Federal Circuit Patent Watch: Federal Circuit Affirms Preliminary Injunction Related to Tumor-Informed Testing | WilmerHale
Precedential and Key Federal Circuit Opinions
1. NATERA, INC. v. NEOGENOMICS LABORATORIES, INC. [OPINION] (2024-1324, 2024-1409, 7/12/2024) Moore, Taranto, and Chen
Moore, C.J. The Court affirmed the district court’s grant of a preliminary injunction barring Appellant from making, using, selling, advertising, or distributing Appellant’s product. The patent at issue “claims methods for amplifying targeted genetic material, such as cfDNA, while reducing amplification of non-targeted genetic material.”
Appellant appealed the district court’s preliminary injunction. On likelihood of success, the Court held that there was “no legal error in the district court’s handling of claim construction or in the claim scope applied in its likelihood of infringement analysis.” The Court also held that there was no clear error in the district court’s conclusion that Appellant “failed to raise a substantial question of obviousness.”

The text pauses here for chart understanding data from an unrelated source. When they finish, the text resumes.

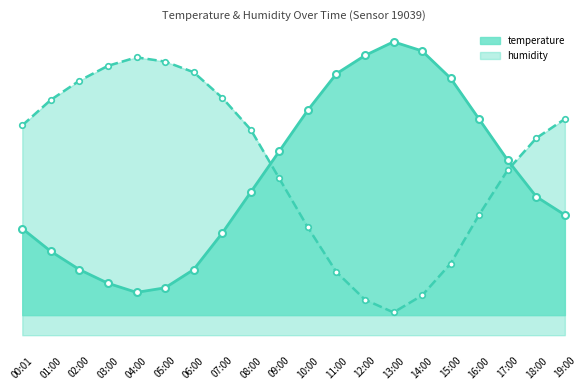

Rank the categories by humidity value from highest to lowest.

04:00, 05:00, 03:00, 06:00, 02:00, 07:00, 01:00, 19:00, 00:01, 08:00, 18:00, 17:00, 09:00, 16:00, 10:00, 15:00, 11:00, 14:00, 12:00, 13:00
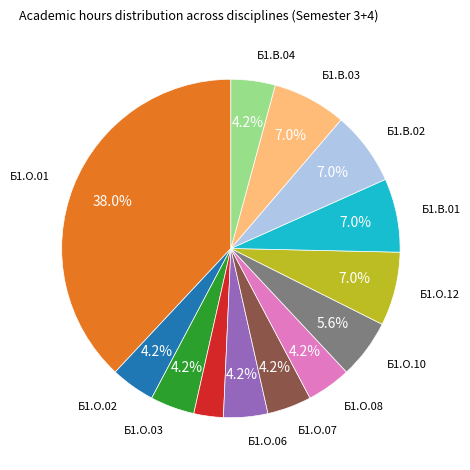

Does any single category account for the majority?

No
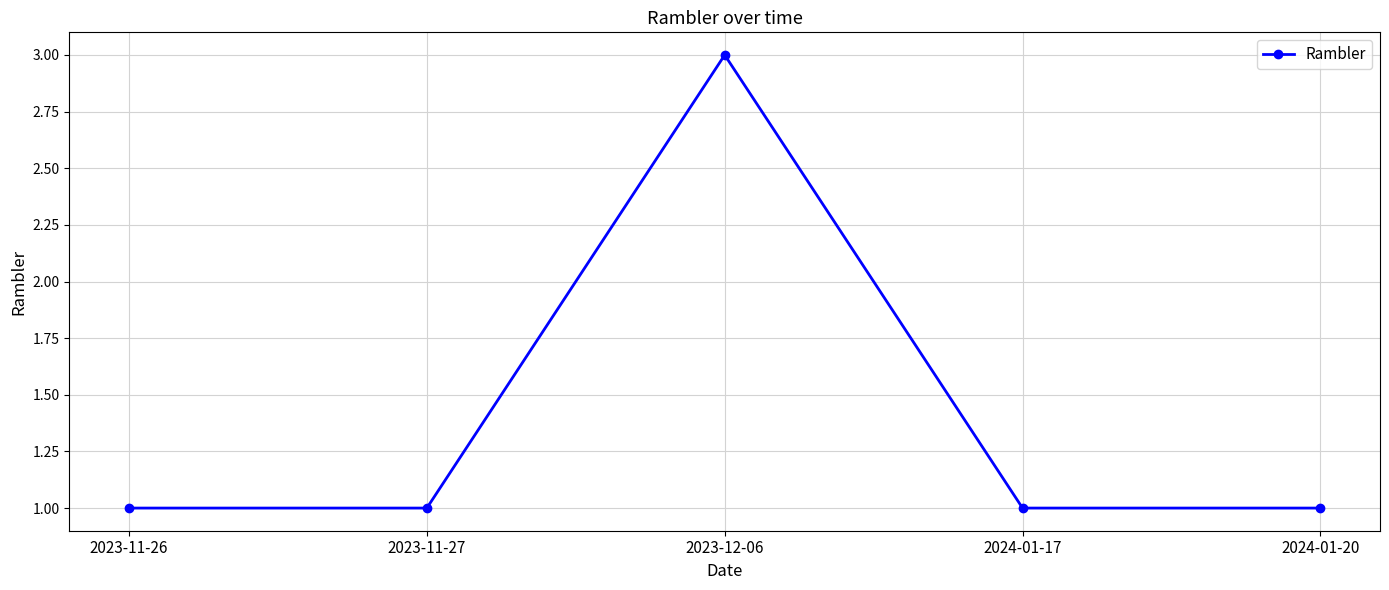

Reading right to left, list all the values displayed in this chart.

1	1	3	1	1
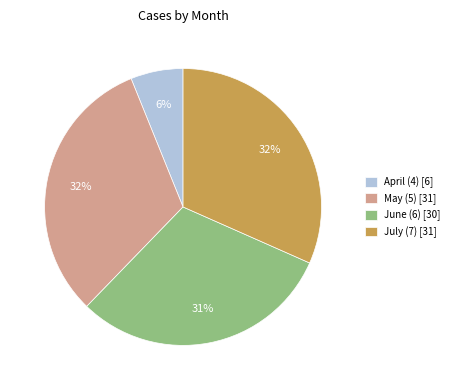

Which category has the smallest portion of the pie?

April (4) [6]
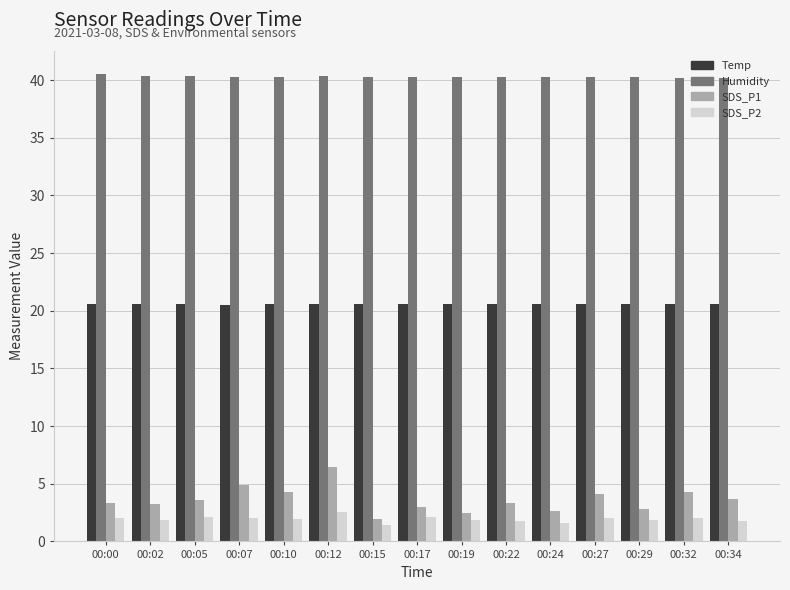

What is the difference between the highest and lowest values at 00:34?

38.4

On irreparable harm, Appellant argued “the district court erred by considering the tumor-informed testing market because tumor-informed testing is not claimed in the [asserted] patent.” The Court held that “[t]he district court did not legally err by considering tumor-informed testing in its irreparable harm analysis.” Appellee “argued that [Appellant’s product’s] driver of demand, highly sensitive tumor-informed testing, would be impossible to achieve without practicing the particular methods claimed in the [asserted] patent,” and “[t]he district court did not err by crediting [Appellee’s] argument that the allegedly infringing method is key to [Appellant’s product’s] tumor-informed testing.”
On public interest, the Court concluded that “[t]he district court carefully crafted and repeatedly clarified [the] injunction to balance potential adverse effects on cancer patients and clinical research,” and the Court “s[aw] no legal error in the weight afforded to the public interest by the district court and no clear error in its factual findings.”